→ **Working data**:
☆ ☆ ☆ ☆ ☆ ☆ ☆

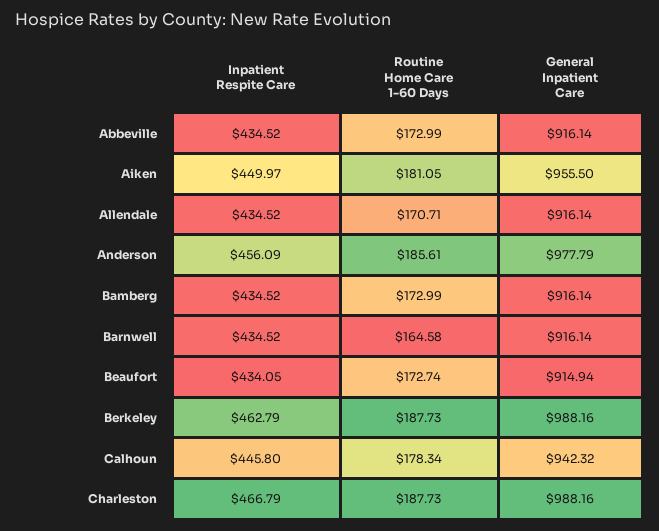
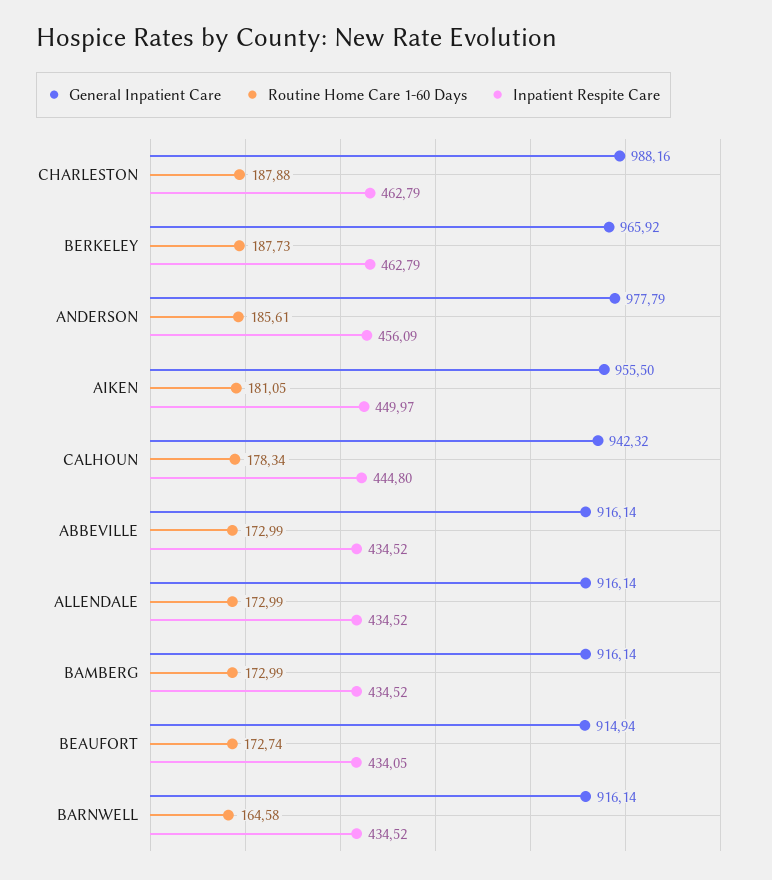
  {
    "Inpatient Respite Care": {
      "Abbeville": 434.52,
      "Aiken": 449.97,
      "Allendale": 434.52,
      "Anderson": 456.09,
      "Bamberg": 434.52,
      "Barnwell": 434.52,
      "Beaufort": 434.05,
      "Berkeley": 462.79,
-     "Calhoun": 445.8,
+     "Calhoun": 444.8,
-     "Charleston": 466.79
+     "Charleston": 462.79
    },
    "Routine Home Care 1-60 Days": {
      "Abbeville": 172.99,
      "Aiken": 181.05,
-     "Allendale": 170.71,
+     "Allendale": 172.99,
      "Anderson": 185.61,
      "Bamberg": 172.99,
      "Barnwell": 164.58,
      "Beaufort": 172.74,
      "Berkeley": 187.73,
      "Calhoun": 178.34,
-     "Charleston": 187.73
+     "Charleston": 187.88
    },
    "General Inpatient Care": {
      "Abbeville": 916.14,
      "Aiken": 955.5,
      "Allendale": 916.14,
      "Anderson": 977.79,
      "Bamberg": 916.14,
      "Barnwell": 916.14,
      "Beaufort": 914.94,
-     "Berkeley": 988.16,
+     "Berkeley": 965.92,
      "Calhoun": 942.32,
      "Charleston": 988.16
    }
  }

☆ ☆ ☆ ☆ ☆ ☆ ☆

→ **Exercise aim**:
Could you give the listing above again word for word, without any pictures?

→ **Answer for the task**:
  {
    "Inpatient Respite Care": {
      "Abbeville": 434.52,
      "Aiken": 449.97,
      "Allendale": 434.52,
      "Anderson": 456.09,
      "Bamberg": 434.52,
      "Barnwell": 434.52,
      "Beaufort": 434.05,
      "Berkeley": 462.79,
-     "Calhoun": 445.8,
+     "Calhoun": 444.8,
-     "Charleston": 466.79
+     "Charleston": 462.79
    },
    "Routine Home Care 1-60 Days": {
      "Abbeville": 172.99,
      "Aiken": 181.05,
-     "Allendale": 170.71,
+     "Allendale": 172.99,
      "Anderson": 185.61,
      "Bamberg": 172.99,
      "Barnwell": 164.58,
      "Beaufort": 172.74,
      "Berkeley": 187.73,
      "Calhoun": 178.34,
-     "Charleston": 187.73
+     "Charleston": 187.88
    },
    "General Inpatient Care": {
      "Abbeville": 916.14,
      "Aiken": 955.5,
      "Allendale": 916.14,
      "Anderson": 977.79,
      "Bamberg": 916.14,
      "Barnwell": 916.14,
      "Beaufort": 914.94,
-     "Berkeley": 988.16,
+     "Berkeley": 965.92,
      "Calhoun": 942.32,
      "Charleston": 988.16
    }
  }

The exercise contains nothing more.